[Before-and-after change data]
□ □ □ □

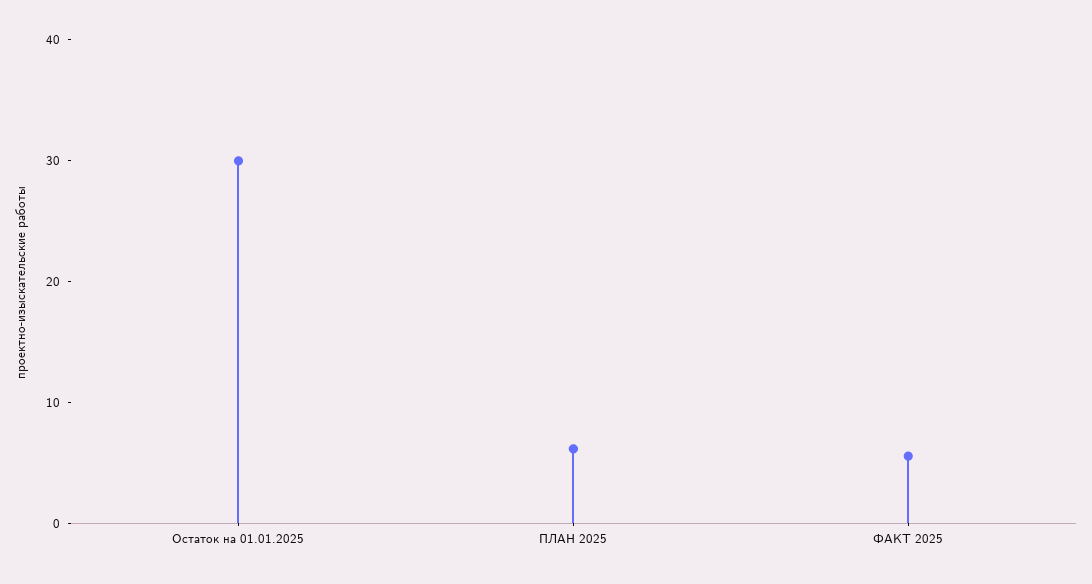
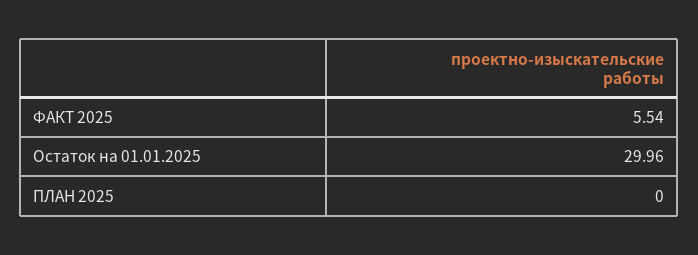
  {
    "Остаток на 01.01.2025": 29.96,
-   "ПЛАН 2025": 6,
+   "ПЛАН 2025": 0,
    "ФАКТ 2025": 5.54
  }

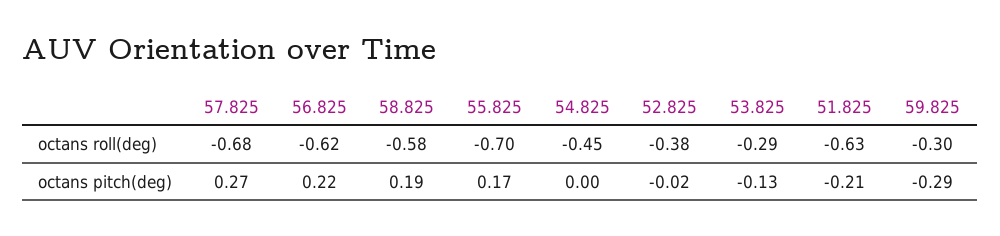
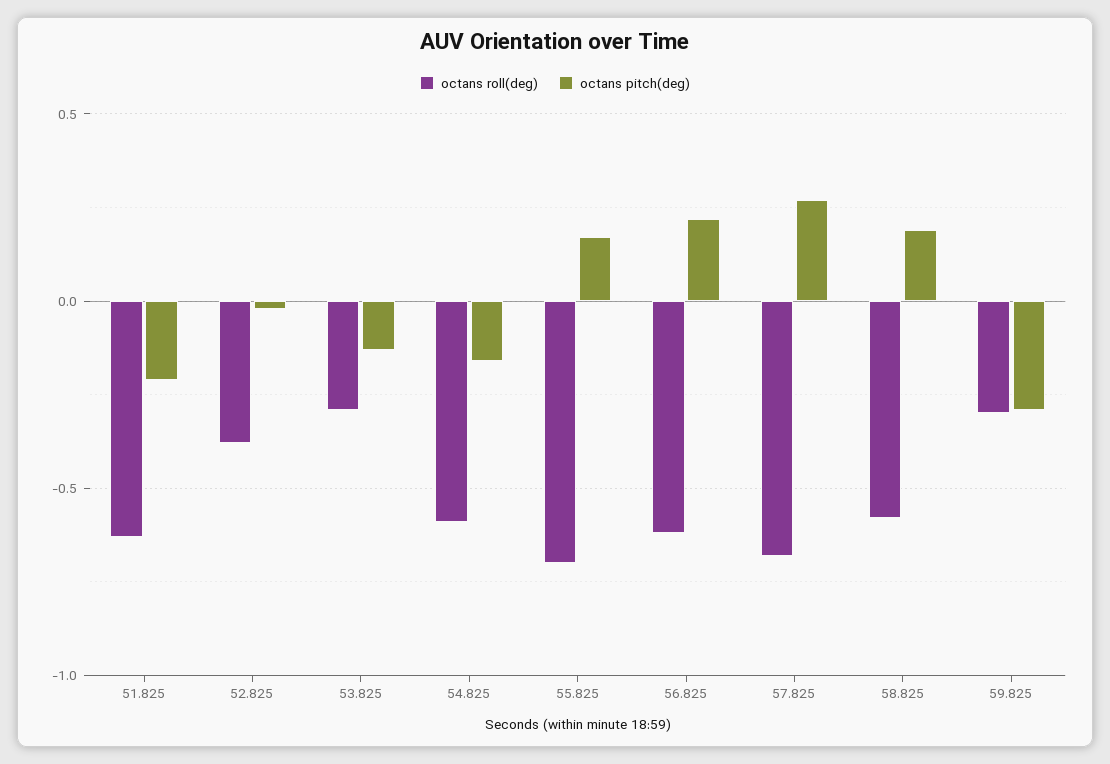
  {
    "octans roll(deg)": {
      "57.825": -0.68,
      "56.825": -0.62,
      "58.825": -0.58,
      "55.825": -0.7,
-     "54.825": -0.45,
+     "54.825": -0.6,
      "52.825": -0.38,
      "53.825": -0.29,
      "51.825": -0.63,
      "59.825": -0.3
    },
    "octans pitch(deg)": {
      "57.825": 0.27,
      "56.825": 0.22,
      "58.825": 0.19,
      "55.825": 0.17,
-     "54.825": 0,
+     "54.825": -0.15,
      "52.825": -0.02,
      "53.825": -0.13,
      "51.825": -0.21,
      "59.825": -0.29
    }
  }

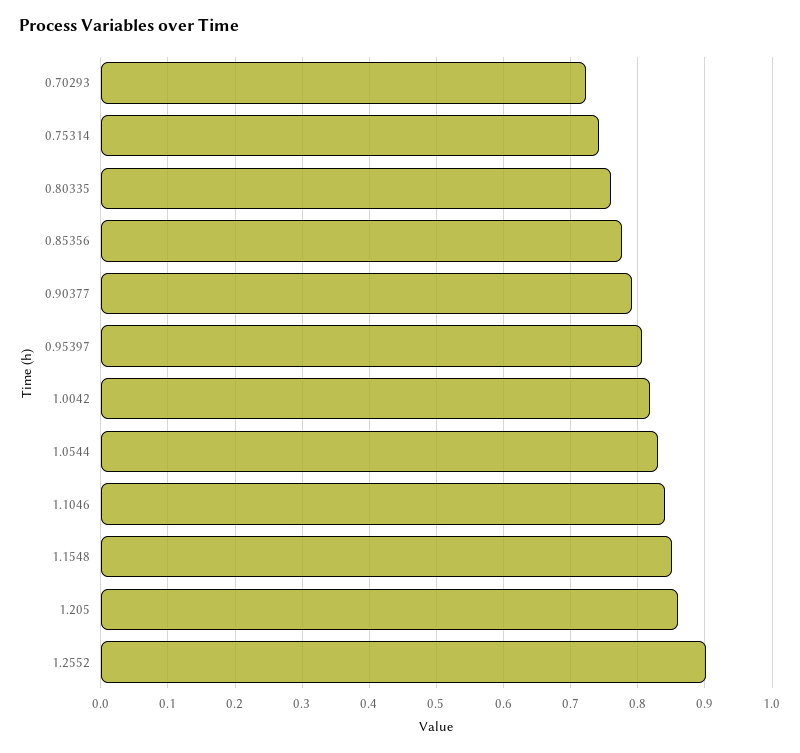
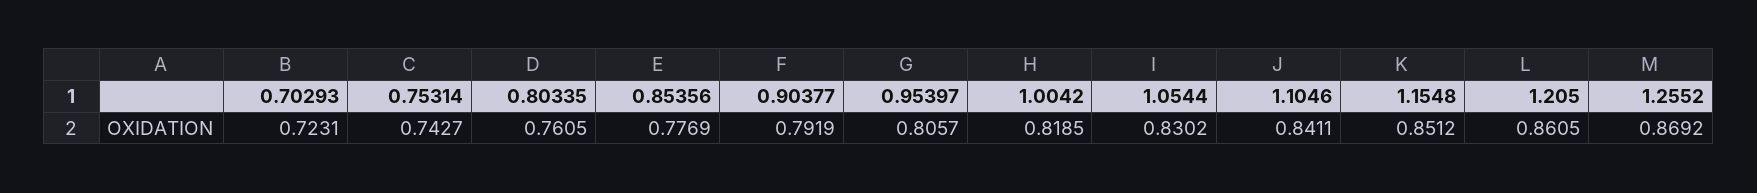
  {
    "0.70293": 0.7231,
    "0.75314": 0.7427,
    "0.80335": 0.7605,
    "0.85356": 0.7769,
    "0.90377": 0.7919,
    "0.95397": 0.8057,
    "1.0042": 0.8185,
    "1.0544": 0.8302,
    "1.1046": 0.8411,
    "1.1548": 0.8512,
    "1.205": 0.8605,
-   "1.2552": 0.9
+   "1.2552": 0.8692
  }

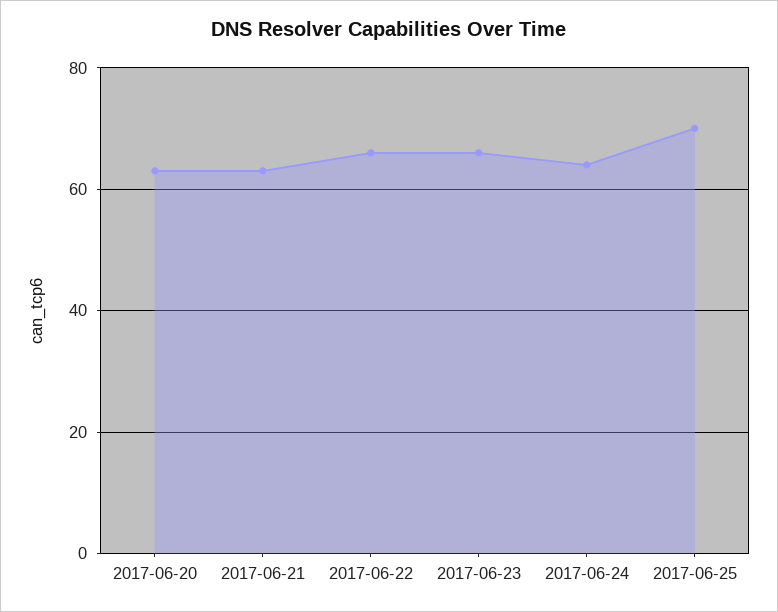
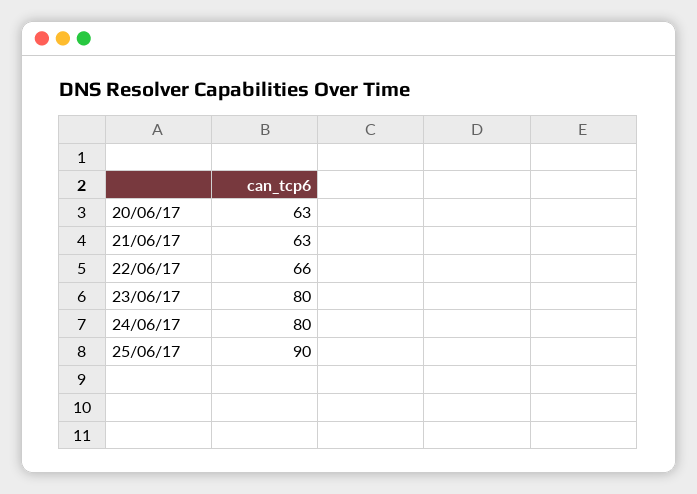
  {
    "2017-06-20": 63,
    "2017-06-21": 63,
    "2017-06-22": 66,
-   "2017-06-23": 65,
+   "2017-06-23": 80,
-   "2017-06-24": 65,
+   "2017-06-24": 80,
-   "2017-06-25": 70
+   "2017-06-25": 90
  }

□ □ □ □

Exact copies of all the entries are needed; output them without the pictures.

  {
    "Остаток на 01.01.2025": 29.96,
-   "ПЛАН 2025": 6,
+   "ПЛАН 2025": 0,
    "ФАКТ 2025": 5.54
  }

  {
    "octans roll(deg)": {
      "57.825": -0.68,
      "56.825": -0.62,
      "58.825": -0.58,
      "55.825": -0.7,
-     "54.825": -0.45,
+     "54.825": -0.6,
      "52.825": -0.38,
      "53.825": -0.29,
      "51.825": -0.63,
      "59.825": -0.3
    },
    "octans pitch(deg)": {
      "57.825": 0.27,
      "56.825": 0.22,
      "58.825": 0.19,
      "55.825": 0.17,
-     "54.825": 0,
+     "54.825": -0.15,
      "52.825": -0.02,
      "53.825": -0.13,
      "51.825": -0.21,
      "59.825": -0.29
    }
  }

  {
    "0.70293": 0.7231,
    "0.75314": 0.7427,
    "0.80335": 0.7605,
    "0.85356": 0.7769,
    "0.90377": 0.7919,
    "0.95397": 0.8057,
    "1.0042": 0.8185,
    "1.0544": 0.8302,
    "1.1046": 0.8411,
    "1.1548": 0.8512,
    "1.205": 0.8605,
-   "1.2552": 0.9
+   "1.2552": 0.8692
  }

  {
    "2017-06-20": 63,
    "2017-06-21": 63,
    "2017-06-22": 66,
-   "2017-06-23": 65,
+   "2017-06-23": 80,
-   "2017-06-24": 65,
+   "2017-06-24": 80,
-   "2017-06-25": 70
+   "2017-06-25": 90
  }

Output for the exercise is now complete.